-- ACTIVITY --
Write the records out once more. Leave each line exactly as given.
*** DATA EXTRACTS ***
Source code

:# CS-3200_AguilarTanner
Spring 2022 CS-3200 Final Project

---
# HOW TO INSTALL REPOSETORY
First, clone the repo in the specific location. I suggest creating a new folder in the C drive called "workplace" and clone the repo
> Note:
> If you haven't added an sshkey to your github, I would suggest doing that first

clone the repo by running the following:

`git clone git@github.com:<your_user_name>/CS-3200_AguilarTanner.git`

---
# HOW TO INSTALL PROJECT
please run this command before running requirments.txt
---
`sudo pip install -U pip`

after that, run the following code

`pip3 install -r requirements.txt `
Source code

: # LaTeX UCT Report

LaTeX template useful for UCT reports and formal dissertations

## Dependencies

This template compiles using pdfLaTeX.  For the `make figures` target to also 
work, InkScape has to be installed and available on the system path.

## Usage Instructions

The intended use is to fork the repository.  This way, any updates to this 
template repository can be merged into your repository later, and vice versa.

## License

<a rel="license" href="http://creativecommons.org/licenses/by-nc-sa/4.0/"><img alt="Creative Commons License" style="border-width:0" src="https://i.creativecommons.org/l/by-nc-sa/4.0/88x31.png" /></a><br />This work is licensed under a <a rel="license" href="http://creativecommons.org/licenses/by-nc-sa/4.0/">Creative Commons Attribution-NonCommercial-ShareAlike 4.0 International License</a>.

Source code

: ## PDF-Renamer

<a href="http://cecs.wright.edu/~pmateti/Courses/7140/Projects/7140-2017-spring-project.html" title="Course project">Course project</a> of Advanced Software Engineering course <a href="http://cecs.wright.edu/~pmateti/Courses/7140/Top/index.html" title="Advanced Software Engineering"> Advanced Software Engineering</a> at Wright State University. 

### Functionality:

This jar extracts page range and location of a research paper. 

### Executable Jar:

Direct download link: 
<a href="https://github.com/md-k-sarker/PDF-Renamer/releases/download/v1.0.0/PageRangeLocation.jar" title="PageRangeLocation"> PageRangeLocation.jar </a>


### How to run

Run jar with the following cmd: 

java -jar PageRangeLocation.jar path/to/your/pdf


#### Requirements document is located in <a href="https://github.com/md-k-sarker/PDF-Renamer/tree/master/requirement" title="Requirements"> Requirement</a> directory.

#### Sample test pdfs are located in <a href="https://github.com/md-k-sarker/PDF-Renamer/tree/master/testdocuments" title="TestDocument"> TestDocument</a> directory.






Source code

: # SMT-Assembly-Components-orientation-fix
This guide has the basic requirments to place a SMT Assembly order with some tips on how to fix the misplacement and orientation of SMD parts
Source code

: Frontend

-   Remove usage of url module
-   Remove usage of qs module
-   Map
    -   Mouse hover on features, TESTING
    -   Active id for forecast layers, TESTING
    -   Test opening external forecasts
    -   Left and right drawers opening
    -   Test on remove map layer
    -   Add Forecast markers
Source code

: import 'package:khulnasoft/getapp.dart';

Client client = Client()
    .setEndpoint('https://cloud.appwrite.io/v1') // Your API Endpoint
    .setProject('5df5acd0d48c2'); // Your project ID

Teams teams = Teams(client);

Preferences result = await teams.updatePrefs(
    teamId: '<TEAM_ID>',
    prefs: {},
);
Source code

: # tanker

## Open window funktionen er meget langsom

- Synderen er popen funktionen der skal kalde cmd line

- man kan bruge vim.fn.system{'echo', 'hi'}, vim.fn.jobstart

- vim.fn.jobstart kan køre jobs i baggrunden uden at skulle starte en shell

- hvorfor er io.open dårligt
*** End of DATA EXTRACTS ***
-- ANSWER TO THIS EXERCISE --
Source code

:# CS-3200_AguilarTanner
Spring 2022 CS-3200 Final Project

---
# HOW TO INSTALL REPOSETORY
First, clone the repo in the specific location. I suggest creating a new folder in the C drive called "workplace" and clone the repo
> Note:
> If you haven't added an sshkey to your github, I would suggest doing that first

clone the repo by running the following:

`git clone git@github.com:<your_user_name>/CS-3200_AguilarTanner.git`

---
# HOW TO INSTALL PROJECT
please run this command before running requirments.txt
---
`sudo pip install -U pip`

after that, run the following code

`pip3 install -r requirements.txt `
Source code

: # LaTeX UCT Report

LaTeX template useful for UCT reports and formal dissertations

## Dependencies

This template compiles using pdfLaTeX.  For the `make figures` target to also 
work, InkScape has to be installed and available on the system path.

## Usage Instructions

The intended use is to fork the repository.  This way, any updates to this 
template repository can be merged into your repository later, and vice versa.

## License

<a rel="license" href="http://creativecommons.org/licenses/by-nc-sa/4.0/"><img alt="Creative Commons License" style="border-width:0" src="https://i.creativecommons.org/l/by-nc-sa/4.0/88x31.png" /></a><br />This work is licensed under a <a rel="license" href="http://creativecommons.org/licenses/by-nc-sa/4.0/">Creative Commons Attribution-NonCommercial-ShareAlike 4.0 International License</a>.

Source code

: ## PDF-Renamer

<a href="http://cecs.wright.edu/~pmateti/Courses/7140/Projects/7140-2017-spring-project.html" title="Course project">Course project</a> of Advanced Software Engineering course <a href="http://cecs.wright.edu/~pmateti/Courses/7140/Top/index.html" title="Advanced Software Engineering"> Advanced Software Engineering</a> at Wright State University. 

### Functionality:

This jar extracts page range and location of a research paper. 

### Executable Jar:

Direct download link: 
<a href="https://github.com/md-k-sarker/PDF-Renamer/releases/download/v1.0.0/PageRangeLocation.jar" title="PageRangeLocation"> PageRangeLocation.jar </a>


### How to run

Run jar with the following cmd: 

java -jar PageRangeLocation.jar path/to/your/pdf


#### Requirements document is located in <a href="https://github.com/md-k-sarker/PDF-Renamer/tree/master/requirement" title="Requirements"> Requirement</a> directory.

#### Sample test pdfs are located in <a href="https://github.com/md-k-sarker/PDF-Renamer/tree/master/testdocuments" title="TestDocument"> TestDocument</a> directory.






Source code

: # SMT-Assembly-Components-orientation-fix
This guide has the basic requirments to place a SMT Assembly order with some tips on how to fix the misplacement and orientation of SMD parts
Source code

: Frontend

-   Remove usage of url module
-   Remove usage of qs module
-   Map
    -   Mouse hover on features, TESTING
    -   Active id for forecast layers, TESTING
    -   Test opening external forecasts
    -   Left and right drawers opening
    -   Test on remove map layer
    -   Add Forecast markers
Source code

: import 'package:khulnasoft/getapp.dart';

Client client = Client()
    .setEndpoint('https://cloud.appwrite.io/v1') // Your API Endpoint
    .setProject('5df5acd0d48c2'); // Your project ID

Teams teams = Teams(client);

Preferences result = await teams.updatePrefs(
    teamId: '<TEAM_ID>',
    prefs: {},
);
Source code

: # tanker

## Open window funktionen er meget langsom

- Synderen er popen funktionen der skal kalde cmd line

- man kan bruge vim.fn.system{'echo', 'hi'}, vim.fn.jobstart

- vim.fn.jobstart kan køre jobs i baggrunden uden at skulle starte en shell

- hvorfor er io.open dårligt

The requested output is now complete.